所示原文:
╔══

下册 7.3 微分方程的验证及变量替换 第7题
📝 题目
7.证明下列结论.
(1)设 $u(x, y)$ 有二阶连续偏导数,证明:$u$ 满足微分方程 $\displaystyle \frac{\partial^{2} u}{\partial x^{2}}+2 \frac{\partial^{2} u}{\partial x \partial y}+\frac{\partial^{2} u}{\partial y^{2}}=0$ 的充要条件为存在二阶连续可微函数 $\varphi(t), \psi(t)$ 使得 $u(x, y)=x \varphi(x+y)+y \psi(x+y)($ 北京大学 2002 ,沈阳 工 大 2009 ,徐州师大 2007 ,浙江师大 2005 )
(2)设 $u(x, y)$ 有二阶连续偏导数,且恒取正值,证明:$u$ 满足微分方程 $\displaystyle u \frac{\partial^{2} u}{\partial x \partial y}=\frac{\partial u}{\partial x} \frac{\partial u}{\partial y}$ 的充要条件为 $u(x, y)=f(x) g(y)$ .
(3)设 $f(x, y, z)$ 有一阶连续偏导数,证明 $f$ 满足微分方程 $\displaystyle \frac{1}{a} \frac{\partial f}{\partial x}=\frac{1}{b} \frac{\partial f}{\partial y}=\frac{1}{c} \frac{\partial f}{\partial z}$ 的充要条件为存在 $g(u) \in C^{1}(R)$ 使得 $f(x, y, z)=g(a x+b y+c z)$ .
💡 答案解析
\section*{解题过程:}
(1)必要性:微分方程的特征方程为 $\displaystyle \left(\frac{\mathrm{d} y}{\mathrm{~d} x}\right)^{2}+2 \frac{\mathrm{~d} y}{\mathrm{~d} x}+1=0,\left(\frac{\mathrm{~d} y}{\mathrm{~d} x}+1\right)^{2}=0$ ,特征线为 $x+y=C$ .

╚══

本题任务 1:
能否把这道证明题里从“(3)设 $f(x, y, z)$”起、到“x+b y+c z)$ .”为止(两端都包括在内)的文字一字不改地照录出来?
这道证明题与后面的数据行互不相干,是两份各自独立的材料。

练习数据:
╔══

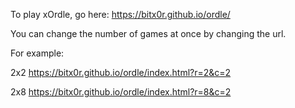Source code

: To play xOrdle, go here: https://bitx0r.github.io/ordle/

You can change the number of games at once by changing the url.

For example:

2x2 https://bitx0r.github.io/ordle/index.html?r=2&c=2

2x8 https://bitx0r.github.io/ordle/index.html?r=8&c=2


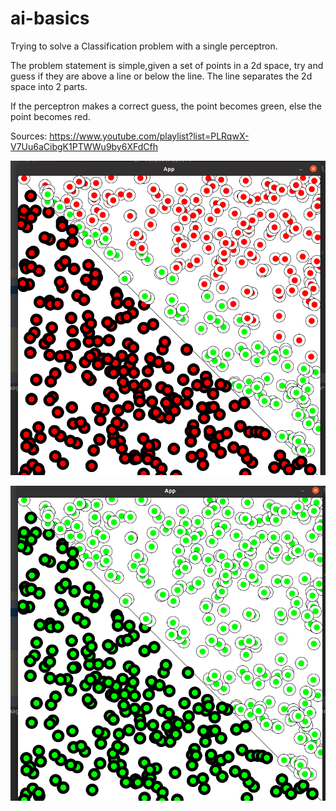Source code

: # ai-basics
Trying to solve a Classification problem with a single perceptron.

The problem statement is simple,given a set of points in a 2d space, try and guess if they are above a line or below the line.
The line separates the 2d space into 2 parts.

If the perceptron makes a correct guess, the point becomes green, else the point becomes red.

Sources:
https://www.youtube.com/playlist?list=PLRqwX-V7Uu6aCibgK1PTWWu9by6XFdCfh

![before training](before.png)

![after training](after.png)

╚══

本题任务 2:
上面的数据行中有几行含有“training”这个字符串?只答数字。

书面作答 1:
(3)设 $f(x, y, z)$ 有一阶连续偏导数,证明 $f$ 满足微分方程 $\displaystyle \frac{1}{a} \frac{\partial f}{\partial x}=\frac{1}{b} \frac{\partial f}{\partial y}=\frac{1}{c} \frac{\partial f}{\partial z}$ 的充要条件为存在 $g(u) \in C^{1}(R)$ 使得 $f(x, y, z)=g(a x+b y+c z)$ .

书面作答 2:
2